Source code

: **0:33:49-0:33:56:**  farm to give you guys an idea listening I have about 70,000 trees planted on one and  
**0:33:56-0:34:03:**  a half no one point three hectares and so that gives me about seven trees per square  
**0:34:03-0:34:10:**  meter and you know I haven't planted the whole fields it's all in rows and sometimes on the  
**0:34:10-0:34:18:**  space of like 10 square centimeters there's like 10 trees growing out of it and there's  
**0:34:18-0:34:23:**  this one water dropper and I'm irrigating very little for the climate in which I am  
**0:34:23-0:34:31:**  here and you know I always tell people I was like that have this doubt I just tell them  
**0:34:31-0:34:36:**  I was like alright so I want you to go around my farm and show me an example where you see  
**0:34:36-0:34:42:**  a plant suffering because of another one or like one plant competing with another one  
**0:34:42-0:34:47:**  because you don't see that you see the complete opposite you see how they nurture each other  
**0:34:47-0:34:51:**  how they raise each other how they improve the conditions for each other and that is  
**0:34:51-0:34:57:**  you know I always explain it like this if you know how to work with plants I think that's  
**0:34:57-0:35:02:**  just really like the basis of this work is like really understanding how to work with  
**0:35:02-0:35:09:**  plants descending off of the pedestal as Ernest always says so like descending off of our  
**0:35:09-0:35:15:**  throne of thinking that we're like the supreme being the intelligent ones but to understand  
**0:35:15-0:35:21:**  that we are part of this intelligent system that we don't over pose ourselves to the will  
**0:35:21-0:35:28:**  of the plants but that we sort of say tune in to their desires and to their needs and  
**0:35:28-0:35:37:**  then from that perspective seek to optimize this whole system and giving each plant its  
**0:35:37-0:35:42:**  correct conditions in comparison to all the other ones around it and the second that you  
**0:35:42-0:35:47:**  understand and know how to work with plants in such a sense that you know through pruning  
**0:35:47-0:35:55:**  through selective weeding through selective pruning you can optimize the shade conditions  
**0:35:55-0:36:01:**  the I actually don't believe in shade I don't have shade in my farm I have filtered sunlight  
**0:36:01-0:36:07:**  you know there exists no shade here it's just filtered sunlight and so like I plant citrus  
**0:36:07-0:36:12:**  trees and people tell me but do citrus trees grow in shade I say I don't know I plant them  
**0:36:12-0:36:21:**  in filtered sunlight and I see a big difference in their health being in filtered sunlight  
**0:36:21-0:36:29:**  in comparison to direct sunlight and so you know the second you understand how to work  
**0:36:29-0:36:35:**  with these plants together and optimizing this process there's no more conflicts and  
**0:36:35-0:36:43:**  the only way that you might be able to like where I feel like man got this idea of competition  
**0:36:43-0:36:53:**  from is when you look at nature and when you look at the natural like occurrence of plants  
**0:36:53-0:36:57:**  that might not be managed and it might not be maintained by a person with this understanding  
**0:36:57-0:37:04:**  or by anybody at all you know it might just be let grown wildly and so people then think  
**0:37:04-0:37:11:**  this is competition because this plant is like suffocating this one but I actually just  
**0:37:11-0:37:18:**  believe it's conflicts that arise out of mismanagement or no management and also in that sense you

What is expected:
Whenever a line of the data above holds the word "around", it counts once; report the total number of such lines and nothing more.

Answer for this exercise:
2